Cornelia Read (1837 – 1906) was an American woman known for her redemption from slavery.

== Early life ==
She was born into slavery on 30 May 1837 in Charleston, South Carolina, the daughter of William Read and his wife Diana, née Williams. In 1858 she was in Wilmington, North Carolina, owned by John Maffit.

== Redemption from slavery ==
A fundraising effort by Diana’s sisters Ann and Julia Williams and the Nantucket African Baptist Church raised $700 to redeem Diana. Ann's husband Rev James Crawford, pastor of the Church, traveled to North Carolina to redeem Cornelia for $1000, passing as white on the train journey. James Crawford brought the two women into his household and later married Diana. Cornelia and her younger cousin Juliana became managers of the household after the death of Diana in 1860.

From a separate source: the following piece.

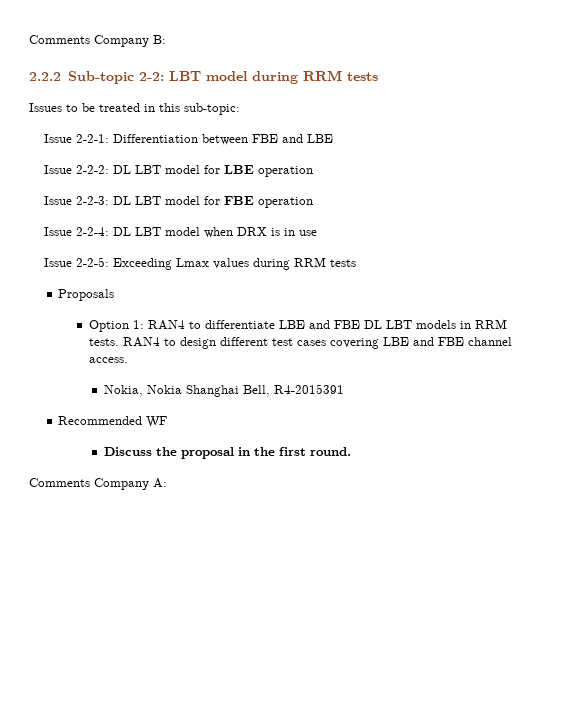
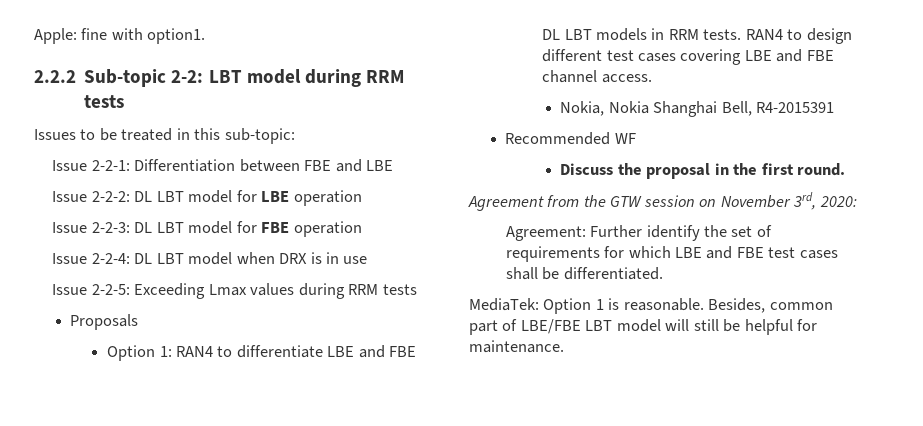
[29,35,166,47] Comments Company B: -> [34,28,206,44] Apple: fine with option1.
[29,478,167,490] Comments Company A: -> [468,192,857,211] [505,225,772,241] [505,246,838,262] [505,267,663,280] [469,298,833,314] [469,319,818,335] [469,340,564,353] Agreement from the GTW session on November 3rd, 2020: // Agreement: Further identify the set of requirements for which LBE and FBE test cases shall be differentiated. // MediaTek: Option 1 is reasonable. Besides, common part of LBE/FBE LBT model will still be helpful for maintenance.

== Later life and family ==
In Nantucket she became the most frequent correspondent of Union Navy officer William B. Gould, whom she had probably met in Wilmington. Gould said that they had known each other since childhood, but 'their relationship seems to have flowered after he visits her in Nantucket in May 1863 when his ship is docked in Boston.' They married on 22 November 1865 and moved to Dedham, Massachusetts, where they raised their seven children. Their great-grandson is lawyer William B. Gould IV. Cornelia was active in the work of the Episcopal Church of the Good Shepherd, which her husband had founded, and that of the Grand Army of the Republic, a veterans’ organisation.